Hello, Goodbye, and Everything in Between

Back in the basement, this whole endeavor had sounded vaguely unappealing, but still with some potential to be good fun. Now, though, with the rush of waves loud in her ears, the night deep and vast all around her, it seems downright insane.

“This is a really stupid idea,” she says again, but Aidan’s head is lost in his shirt, which he’s trying to peel off. When he finds his way out of it, he tosses it to the ground beside him, and looks over as if he’d forgotten she was there.

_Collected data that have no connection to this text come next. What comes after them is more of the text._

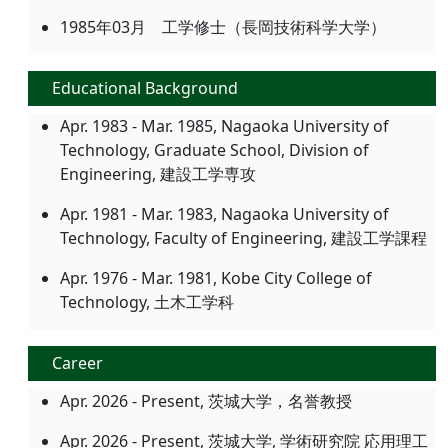
1985年03月 工学修士（長岡技術科学大学）
Educational Background
Apr. 1983 - Mar. 1985, Nagaoka University of
Technology, Graduate School, Division of
Engineering, 建設工学専攻
Apr. 1981 - Mar. 1983, Nagaoka University of
Technology, Faculty of Engineering, 建設工学課程
Apr. 1976 - Mar. 1981, Kobe City College of
Technology, 土木工学科
Career
Apr. 2026 - Present, 茨城大学，名誉教授
Apr. 2026 - Present, 茨城大学, 学術研究院 応用理工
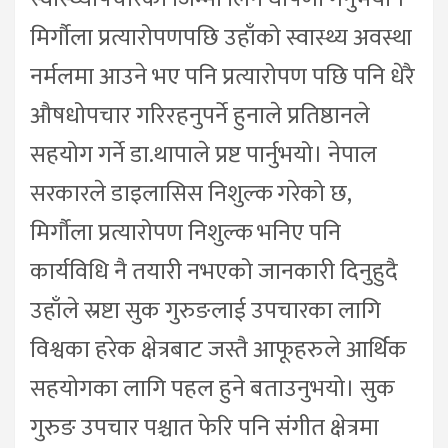
मिर्गौला प्रत्यारोपणपछि उहाँको स्वास्थ्य अवस्था
नर्मलमा आउने भए पनि प्रत्यारोपण पछि पनि धेरै
औषधोपचार गरिरहनुपर्ने हुनाले प्रतिष्ठानले
सहयोग गर्ने डा.थापाले प्रष्ट पार्नुभयो। नेपाल
सरकारले डाइलासिस निशुल्क गरेको छ,
मिर्गौला प्रत्यारोपण निशुल्क भनिए पनि
कार्यविधि नै तयारी नभएको जानकारी दिनुहुदै
उहाँले स्रष्टा सुक गुरुङलाई उपचारका लागि
विश्वका हरेक क्षेत्रबाट जस्तै आफूहरुले आर्थिक
सहयोगका लागि पहल हुने बताउनुभयो। सुक
गुरुङ उपचार पश्चात फेरि पनि संगीत क्षेत्रमा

“What?” he asks, unbuttoning his jeans and then stepping out of them. He stands there watching her, wearing only his blue boxers, looking pale in the moonlight. But his face is set and determined, and already he’s swinging his arms in circles to loosen up.

“I don’t think you should do this.”

“It’s fine,” he says, hopping from one foot to the other. “It’s just a little late-night swim.” He stops and grins at her. “You could come, too.”

“No way,” she says, shuddering a little. “It’s too dark. And the water’s freezing. And I’m sure it’s a lot farther out than it looks.”

“That’s the whole point.”

“What is?”

“It can’t be epic if there’s no challenge to it,” he says simply, and then reaches out for the inner tube. She hands it over reluctantly. It’s hard to tell if the thing will even float. She found it in the back of the hall closet, left over from a few years ago, when her dad broke his tailbone trying to prove he could still play hockey on his fiftieth birthday. For weeks, he couldn’t sit down without the black inflatable doughnut.

Now, if Aidan succeeds, Rusty will wear it proudly on his skinny metal neck: a lifeline for the perpetually drowning robot.

Aidan turns it over in his hands a few times with a smile. “Sometimes the hardest things are the ones most worth doing.”

“Who said that?”

He shrugs. “Me.”

“Come on.”

“Fine. My dad.”

Clare frowns at him. “Is that what this is about? Because you know you don’t have to prove anything.…”

“I know,” he says, looking back at the water impatiently. Above them, the clouds have parted and the stars are crowded and bright. Clare shivers as a sharp wind cuts right through her thin sweater.

“I don’t think you do,” she says. “Look, you made your choice, and it’s a good one. Now you have to let yourself off the hook. Your dad will get over it at some point.”

“What if he doesn’t?”

“He will,” she says firmly. “But even if not…”

Aidan folds his arms across his chest. “Even if not, this is still something I need to do for myself.”

“But why?” she asks. “This is crazy.”

“It’s our last night. Everything’s ending. I can’t think of a better time to do something crazy.” He tilts his head at her. “Can you?”

“I guess not,” she says eventually, though she’s still uneasy. “But if you drown out there, I’m going to kill you.”

He laughs. “Fair enough.”

“Just be careful,” she says more seriously, and he gives her a little salute.

“I will.”

“And hurry up, okay? Rusty’s been waiting a really, really long time.”

As he goes loping off toward the water, Clare realizes this might be the happiest she’s seen him all night. Just before wading in, he turns back to wave. Even in the dark, she can see that he’s grinning wildly.

“It’s freezing,” he yells, the words hollowed out by the wind.

Clare takes a few steps in the direction of the shore, watching as—all at once—he turns and plows into the water, running hard against the waves until it’s deep enough for him to dive in and start swimming.